I am thankful that Jessica has so succinctly and thoroughly documented the history of the Highway of Tears and that the stories of our girls and women will never be forgotten. I am thankful that the work, energy and spirit that has gone into raising awareness of our missing and murdered girls and women is captured in the telling of our story. In Jessicas words, Ramona has been here all these years: in the courage in her mothers eyes, the strength in her sisters voice, in all the work theyve done. We have much work still to do.

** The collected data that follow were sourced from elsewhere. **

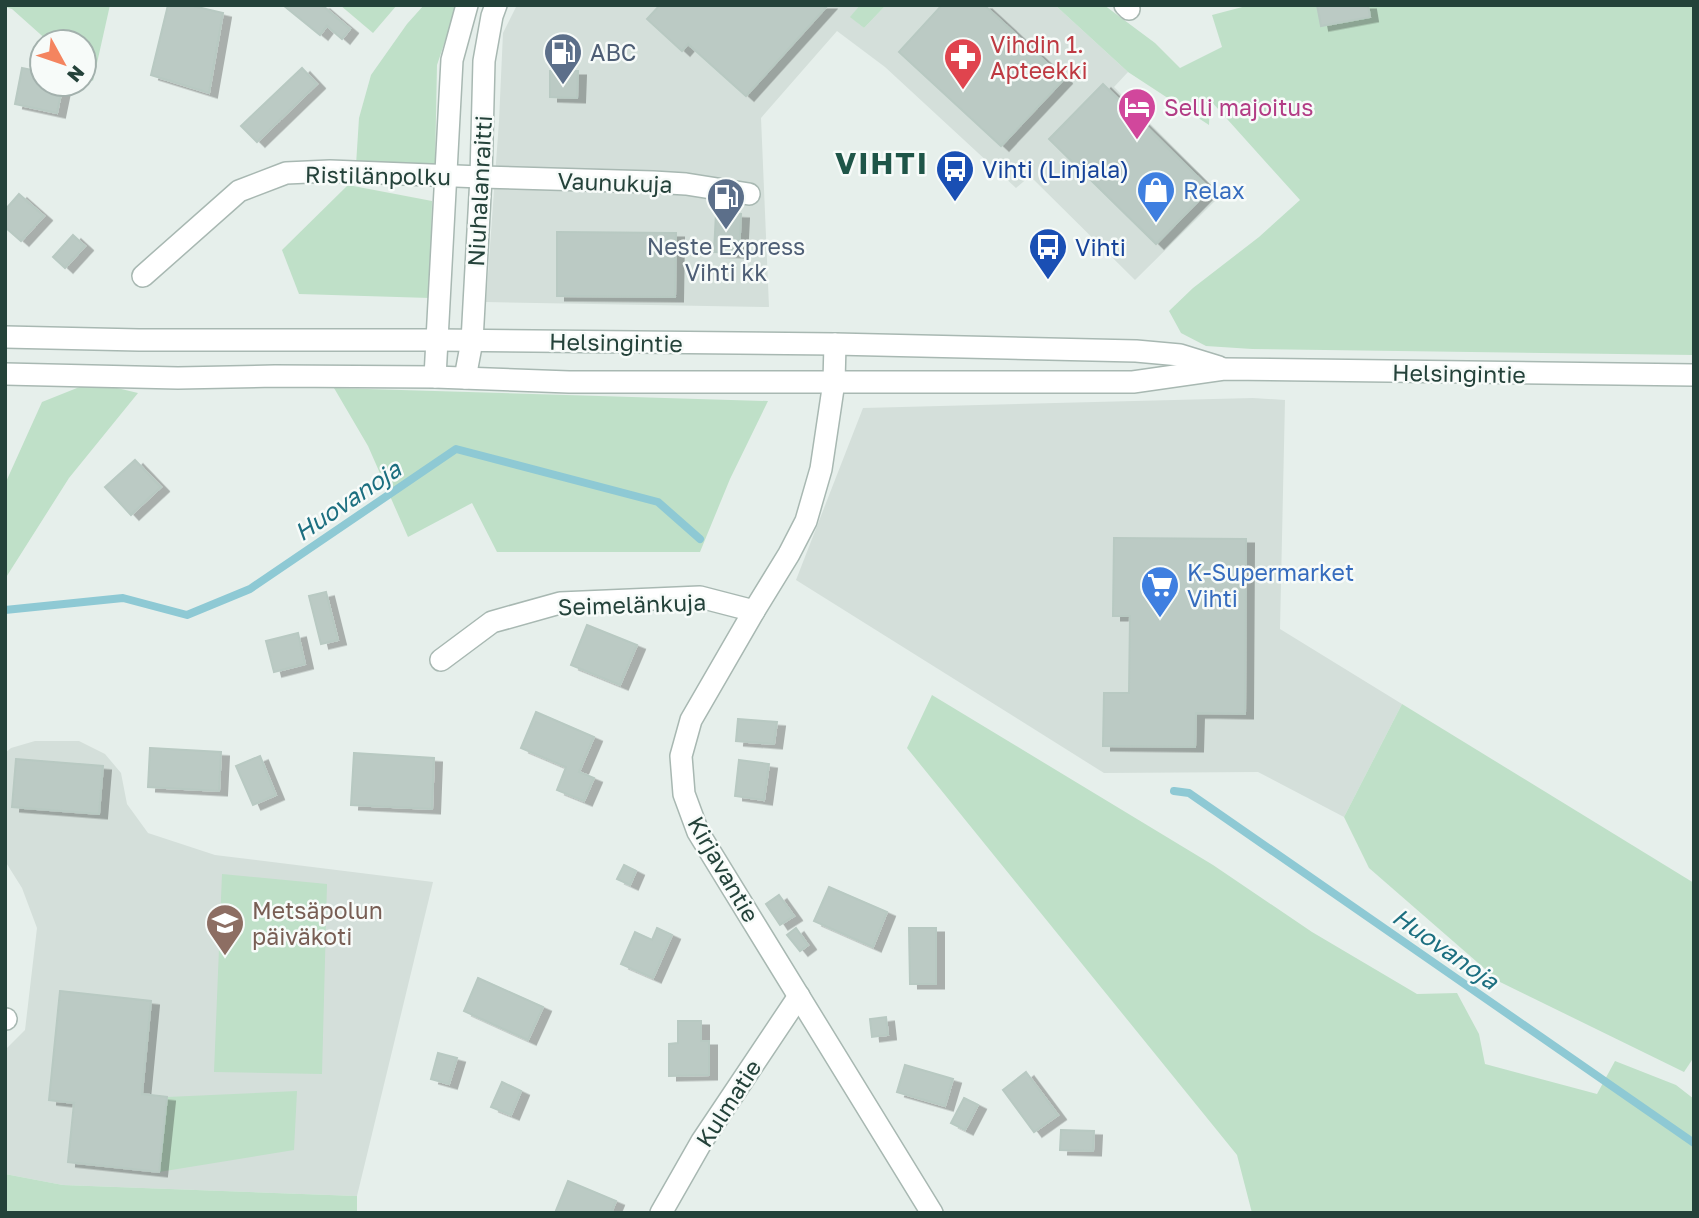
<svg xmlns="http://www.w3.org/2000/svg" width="1699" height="1218" viewBox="0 0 1699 1218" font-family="'Golos Text',sans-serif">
<defs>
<filter id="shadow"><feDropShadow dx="8" dy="4.5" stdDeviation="0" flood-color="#0004"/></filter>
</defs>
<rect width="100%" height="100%" fill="#e6efeb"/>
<g fill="#d4dfda">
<polygon points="517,5 860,5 851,17 864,28 886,5 1055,5 1128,72 1114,87 1221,195 1135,280 1030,176 1016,188 885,67 837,31 761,118 769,307 486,302 499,121 503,33"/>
<polygon points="1253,398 1285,400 1280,629 1402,704 1344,817 1258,772 1104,773 796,580 863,408"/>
<polygon points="35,741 79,741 105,754 121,773 127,804 148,833 215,855 433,882 357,1196 63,1185 5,1174 5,1050 25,1030 37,928 22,888 5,861 5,753 11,748"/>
</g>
<g fill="#bfe0c8">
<polygon points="5,5 110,5 93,81 84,73 84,42 49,42 12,9 5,7"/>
<polygon points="340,5 397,5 373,33"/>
<polygon points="424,5 457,5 437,65 435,165 356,165 359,118 371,75 407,24"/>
<polygon points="860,5 886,5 864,28 850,17"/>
<polygon points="1055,5 1104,5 1155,43 1180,68 1222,47 1212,15 1250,5 1694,5 1694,355 1252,349 1206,346 1181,333 1169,311 1193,288 1259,237 1300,200 1210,100 1209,125 1128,72"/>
<polygon points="348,185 432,201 430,298 299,294 282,250"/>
<polygon points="92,382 138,393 69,478 5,579 5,484 42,402"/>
<polygon points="334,388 768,401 730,479 700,552 497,552 472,503 408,537 368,446"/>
<polygon points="932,695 1213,865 1312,932 1417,994 1457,993 1479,1034 1485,1064 1597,1094 1615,1061 1676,1085 1694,1099 1694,1213 1252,1213 1237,1155 907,748"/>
<polygon points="1402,704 1694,883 1694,1057 1684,1072 1500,982 1369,868 1344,817"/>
<polygon points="222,874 327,884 322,1074 214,1072"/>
<polygon points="297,1091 294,1150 159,1172 167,1097"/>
<polygon points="5,1174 63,1185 357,1196 357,1213 5,1213"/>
</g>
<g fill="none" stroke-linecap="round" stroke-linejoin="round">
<g stroke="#8ec9d4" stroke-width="8">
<polyline points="5,610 123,598 187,615 250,589 456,449 658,502 700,539"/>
<polyline points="1174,791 1189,793 1694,1143"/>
</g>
</g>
<g fill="#bbcac4" stroke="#b8c9c2" stroke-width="2" filter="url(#shadow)">
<polygon points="168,5 189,5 223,13 209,93 151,75"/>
<polygon points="283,5 322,5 350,29 342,39 327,26 320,35"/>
<polygon points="660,5 828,5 746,96 688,44 682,51 647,19"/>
<polygon points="942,5 984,5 1064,79 1001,146 899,52"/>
<polygon points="1317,5 1368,5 1370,17 1321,26"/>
<polygon points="22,68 42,72 42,84 63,84 57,113 15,104"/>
<polygon points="302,68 317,84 257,142 241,126"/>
<polygon points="550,71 578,71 577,98 550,97"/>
<polygon points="1103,84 1210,189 1156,244 1049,139"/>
<polygon points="19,194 44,216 21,241 5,227 5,210"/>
<polygon points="716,213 741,214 739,253 714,252"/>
<polygon points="557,232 676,233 675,297 557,296"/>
<polygon points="73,235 85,246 65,268 53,257"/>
<polygon points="135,460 161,487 131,515 105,487"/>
<polygon points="1114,538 1246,539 1245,714 1196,713 1195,747 1103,746 1104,693 1129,693 1130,616 1113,616"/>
<polygon points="326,592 338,640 321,644 309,596"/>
<polygon points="587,625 637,645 620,685 571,665"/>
<polygon points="298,633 305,664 274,672 266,641"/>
<polygon points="536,712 594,737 579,772 594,778 584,801 557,790 566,767 521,748"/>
<polygon points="738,719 777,722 774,744 736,741"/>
<polygon points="150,748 221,752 219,791 148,787"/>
<polygon points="354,753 434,758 432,809 351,805"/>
<polygon points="260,756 276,795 253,805 236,766"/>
<polygon points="16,759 103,766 99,814 12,807"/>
<polygon points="739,760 769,764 764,800 735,796"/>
<polygon points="624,865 636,871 630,885 617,879"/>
<polygon points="829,887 887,912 873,947 814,921"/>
<polygon points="779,895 794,916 780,925 766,904"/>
<polygon points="657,928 672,935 653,978 621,964 635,932 652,940"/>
<polygon points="796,928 808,945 800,951 787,935"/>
<polygon points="909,928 936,928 936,984 910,984"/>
<polygon points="478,978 543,1007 528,1040 464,1011"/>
<polygon points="60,991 151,1001 142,1094 167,1097 159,1172 68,1162 74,1103 49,1100"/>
<polygon points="886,1017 888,1035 872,1037 870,1019"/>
<polygon points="678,1021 701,1021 701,1041 709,1041 709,1075 669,1076 669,1044 678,1043"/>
<polygon points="438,1053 457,1058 449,1084 431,1079"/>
<polygon points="905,1065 953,1079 945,1106 897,1092"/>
<polygon points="1026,1072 1058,1115 1034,1132 1003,1090"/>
<polygon points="502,1082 521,1091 511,1115 491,1107"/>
<polygon points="964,1098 978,1105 965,1130 951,1123"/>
<polygon points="1061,1130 1094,1131 1093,1151 1060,1150"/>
<polygon points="568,1181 616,1201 611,1213 555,1213"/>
</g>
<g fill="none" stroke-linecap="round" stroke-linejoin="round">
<defs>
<g id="minor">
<polyline points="1125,5 1129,9"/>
<polyline points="143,276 239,191 286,173 330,171 481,177 653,182 686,184 749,194"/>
<polyline points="5,337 139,340 437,340 835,344 1136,351 1180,355 1219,367"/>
<polyline points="835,344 834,382 821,469 806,521 789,554 754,611 691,720 681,756 684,794 698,832 932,1213"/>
<polyline points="5,374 178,378 275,376 435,377 569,382 1133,382 1224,369 1694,375"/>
<polyline points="435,377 452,60 467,5"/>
<polyline points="465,378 472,341 481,177 484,61 492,16 496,5"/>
<polyline points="441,660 492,622 560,603 700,597 754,611"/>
<polyline points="5,1019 6,1019"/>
<polyline points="661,1213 702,1141 799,996"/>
</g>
</defs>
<use href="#minor" stroke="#a8b8b2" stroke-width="24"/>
<use href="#minor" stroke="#fff" stroke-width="21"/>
</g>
<defs>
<symbol id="fuel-pin" viewBox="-11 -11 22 30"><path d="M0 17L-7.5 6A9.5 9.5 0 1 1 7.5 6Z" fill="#5c6f8a" stroke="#f7fbf9"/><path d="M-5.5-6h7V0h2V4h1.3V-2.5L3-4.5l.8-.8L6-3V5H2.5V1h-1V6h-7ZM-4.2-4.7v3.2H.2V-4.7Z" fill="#fff"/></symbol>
<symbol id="pharmacy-pin" viewBox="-11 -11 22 30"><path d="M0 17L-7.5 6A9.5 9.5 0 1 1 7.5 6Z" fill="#e0444e" stroke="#f7fbf9"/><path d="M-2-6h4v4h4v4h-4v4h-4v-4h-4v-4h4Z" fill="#fff"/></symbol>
<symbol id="hotel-pin" viewBox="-11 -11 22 30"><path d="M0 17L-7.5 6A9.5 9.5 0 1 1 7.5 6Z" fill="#d1479c" stroke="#f7fbf9"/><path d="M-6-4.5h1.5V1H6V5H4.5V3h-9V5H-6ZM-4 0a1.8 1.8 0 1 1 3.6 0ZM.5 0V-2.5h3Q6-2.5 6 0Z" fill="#fff"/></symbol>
<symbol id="bus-pin" viewBox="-11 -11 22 30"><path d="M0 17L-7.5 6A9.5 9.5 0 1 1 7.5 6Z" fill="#1a4fb4" stroke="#f7fbf9"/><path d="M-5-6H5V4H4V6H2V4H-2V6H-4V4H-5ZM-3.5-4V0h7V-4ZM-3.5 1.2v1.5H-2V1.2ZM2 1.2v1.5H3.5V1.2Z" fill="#fff"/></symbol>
<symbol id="shop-pin" viewBox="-11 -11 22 30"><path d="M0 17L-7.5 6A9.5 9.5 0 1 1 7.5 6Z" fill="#3f7fe0" stroke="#f7fbf9"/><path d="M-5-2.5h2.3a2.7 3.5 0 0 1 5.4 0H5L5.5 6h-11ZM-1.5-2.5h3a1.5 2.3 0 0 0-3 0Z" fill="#fff"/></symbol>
<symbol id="supermarket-pin" viewBox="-11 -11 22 30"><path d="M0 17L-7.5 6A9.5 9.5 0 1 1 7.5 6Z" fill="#3f7fe0" stroke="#f7fbf9"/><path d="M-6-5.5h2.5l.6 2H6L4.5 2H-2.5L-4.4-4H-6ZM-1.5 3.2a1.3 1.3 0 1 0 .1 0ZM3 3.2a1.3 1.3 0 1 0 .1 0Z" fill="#fff"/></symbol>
<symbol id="school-pin" viewBox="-11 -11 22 30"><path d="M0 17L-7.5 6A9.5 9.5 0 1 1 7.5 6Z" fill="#8d6e63" stroke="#f7fbf9"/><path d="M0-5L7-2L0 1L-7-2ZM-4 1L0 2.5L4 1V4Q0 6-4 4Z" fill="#fff"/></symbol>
</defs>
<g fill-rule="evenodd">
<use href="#fuel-pin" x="541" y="30" width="44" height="60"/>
<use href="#pharmacy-pin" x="941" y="35" width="44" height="60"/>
<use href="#hotel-pin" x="1115" y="85" width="44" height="60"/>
<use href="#bus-pin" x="933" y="147" width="44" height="60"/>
<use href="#shop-pin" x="1134" y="168" width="44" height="60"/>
<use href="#fuel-pin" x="704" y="175" width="44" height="60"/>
<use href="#bus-pin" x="1026" y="225" width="44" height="60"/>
<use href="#supermarket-pin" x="1138" y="563" width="44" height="60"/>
<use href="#school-pin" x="203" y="901" width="44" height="60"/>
</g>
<g text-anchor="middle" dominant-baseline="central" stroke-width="5" stroke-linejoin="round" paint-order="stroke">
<g font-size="23" fill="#be3a42" stroke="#f7fbf9" text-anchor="start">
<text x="990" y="44">Vihdin 1.<tspan x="990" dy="26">Apteekki</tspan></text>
</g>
<g font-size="23" fill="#4e5e75" stroke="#f7fbf9" text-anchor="start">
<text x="590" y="52">ABC</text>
<text x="726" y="246" text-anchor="middle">Neste Express<tspan x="726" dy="26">Vihti kk</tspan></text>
</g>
<g font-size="23" fill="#b23c85" stroke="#f7fbf9" text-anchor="start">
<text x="1164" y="107">Selli majoitus</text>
</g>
<g font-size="23" fill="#164399" stroke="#f7fbf9" text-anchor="start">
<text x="982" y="169">Vihti (Linjala)</text>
<text x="1075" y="247">Vihti</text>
</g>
<g font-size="23" fill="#24423a" stroke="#f7fbf9">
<text transform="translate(378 175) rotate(1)">Ristilänpolku</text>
<text transform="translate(615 182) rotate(2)">Vaunukuja</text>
<text transform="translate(479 191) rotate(-87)">Niuhalanraitti</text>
<text transform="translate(616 342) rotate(1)">Helsingintie</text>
<text transform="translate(1459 373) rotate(1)">Helsingintie</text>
<text transform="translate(632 604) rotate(-2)">Seimelänkuja</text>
<text transform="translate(724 869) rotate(60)">Kirjavantie</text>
<text transform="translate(728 1103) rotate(-57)">Kulmatie</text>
</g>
<g font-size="23" fill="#366cbe" stroke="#f7fbf9" text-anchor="start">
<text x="1183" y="190">Relax</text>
<text x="1187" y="572">K-Supermarket<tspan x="1187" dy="26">Vihti</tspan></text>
</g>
<g font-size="23" fill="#785e54" stroke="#f7fbf9" text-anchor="start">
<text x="252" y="910">Metsäpolun<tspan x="252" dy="26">päiväkoti</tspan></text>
</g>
<g font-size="24" font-style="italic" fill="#1c6f80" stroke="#f7fbf9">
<text transform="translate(347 500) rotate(-34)">Huovanoja</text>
<text transform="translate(1446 948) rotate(35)">Huovanoja</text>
</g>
<g font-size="30" font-weight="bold" letter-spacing="2" fill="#1f5548" stroke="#f7fbf9">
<text x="882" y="163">VIHTI</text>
</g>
</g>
<rect width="1699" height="1218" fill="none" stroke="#24423a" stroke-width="14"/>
<g transform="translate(63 63) rotate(130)"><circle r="33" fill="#f7fbf9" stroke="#a3b1ad" stroke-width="2"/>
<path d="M0-5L12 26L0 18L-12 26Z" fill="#f4845f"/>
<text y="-10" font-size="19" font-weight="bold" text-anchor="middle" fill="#24423a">N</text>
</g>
</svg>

This book is a tribute to all our warriors who demand justice for those who no longer have a voice. Through her words, Jessica McDiarmid has lent her voice in the fight for justice for those we can no longer hear. In the telling of the story of the Highway of Tears, Jessica has become one of us warriors. For this, my family will be forever grateful.
Mary Teegee
Maaxsw Gibuu (White Wolf)
Executive Director,
Child and Family Services,
Carrier Sekani Family Servcies
Chair, B.C. Delegated Indigenous Agencies
President, B.C. Aboriginal Childcare Society
INTRODUCTION
THE HIGHWAY OF TEARS
THE HIGHWAY OF TEARS is a lonesome road that runs across a lonesome land. This dark slab of asphalt cuts a narrow path through the vast wilderness of the place, where struggling hayfields melt into dark pine forests, and the rolling fields of the Interior careen into jagged coastal mountains. Its sparsely populated, with many kilometres separating the small towns strung along it, communities forever grappling with the booms and busts of the industries that sustain them. At night, many minutes may pass between vehicles, mostly tractor-trailers on long-haul voyages between the coast and some place farther south. And there is the train that passes in the night, late, its whistle echoing through the valleys long after it is gone.